Сурки

Пётр Карев
Стоял жаркий июльский полдень. В расплавленном солнцем воздухе, пели свои песни неутомимые жаворонки. Карась перестал клевать. Поплавок лишь изредка подёргивался, напоминая о том, что рыба всё же есть в этом озере. Я решил переехать на другое озеро, которое располагалось в полукилометре от Верблюд-горы, недалеко от посёлка Донское. – Может быть, на том озере клёв карася получше: с надеждой думал я. Ещё то озеро привлекало меня тем, что вокруг него тесно росли деревья, давая густую тень, так необходимую сейчас мне. Недолго думая сложил «телескопичку» и, собрав нехитрый рыбацкий скарб, уместил его в багажник скутера.
   Тихо урча скутер, катился по еле заметной рыбацкой дороге. Поднявшись на пригорок, я вдруг невдалеке, метрах в пятнадцати от себя увидел возле норы сурка. Похоже на то, что зверёк не обладает хорошим слухом и, лишь увидев меня мгновенно встав столбиком, испуганно свистнул. Поэтому, правильнее будет сказать, что сначала я услышал его.
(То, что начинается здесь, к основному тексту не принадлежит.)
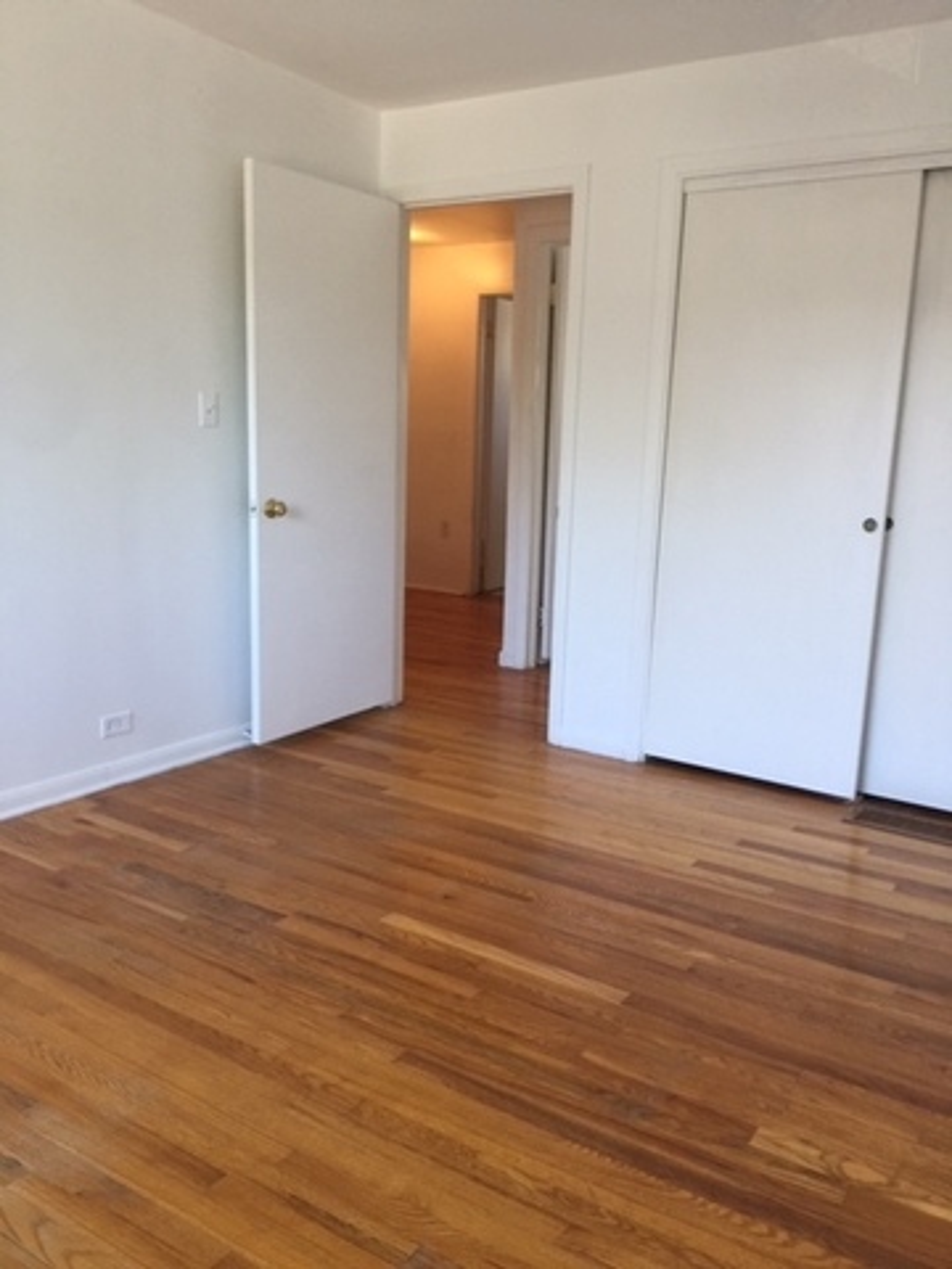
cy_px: 634
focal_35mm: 29
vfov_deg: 61.7
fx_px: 1063
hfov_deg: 48.2
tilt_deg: -9.3
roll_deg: -1.8
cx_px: 476
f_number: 2.2
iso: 40
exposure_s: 1/30
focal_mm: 4.15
Поздно заметив меня сурок, теперь, заполошно орал: - Кви-квить, кви-квить, при этом смотрел вовсе не на меня, а куда-то в сторону. Проследив за его взглядом, я понял его тревогу. Метрах в пятидесяти, повинуясь хриплому «кви-квить» спешили к норе шестеро сурчат, которых настойчиво подгоняла «мамаша». Причём «мамаша» бежала замыкающей, и мне казалось, что она что-то тревожно лопочет своим детям, явно поторапливая и подгоняя своё потомство. До норы, сурчиному семейству оставалось уже метров пять не более, и «папаша» (такие прозвища я им дал), перестав истошно орать, покосился на меня. Это был крупный и красивый самец. Длинна его тела составляла примерно сантиметров шестьдесят, шерсть отливала золотыми блёстками на солнце, а крупный блестящий глаз тревожно и не мигая, взирал на меня. Остановив на пригорке скутер и заглушив мотор, я неподвижно застыл, наблюдая за сурками. Наконец, неосмотрительно удалившееся от убежища семейство, добралось до норы, позволив рассмотреть себя. Не мешкая, дети ныряли в нору, по очереди, за ними скрылась и «мамаша». Опустив передние лапы на землю и, сгорбившись, самец уже без страха взглянул на меня блестящими бусинами крупных, красивых глаз и, как мне показалось, благодарно пискнул, выражая свою благодарность толи мне, толи своему сурчинному Богу, за то, что всё так благополучно закончилось, исчез в норе.
Наверное, благодарность была адресована всё же мне, потому, что настроение моё, слегка угнетённое неудачным клёвом, резко поднялось и я, напевая песенку, покатил дальше к лесному озеру, невольно сравнивая сурков с людьми. Попутно любуясь, привычной с детства неброской красотой родного края.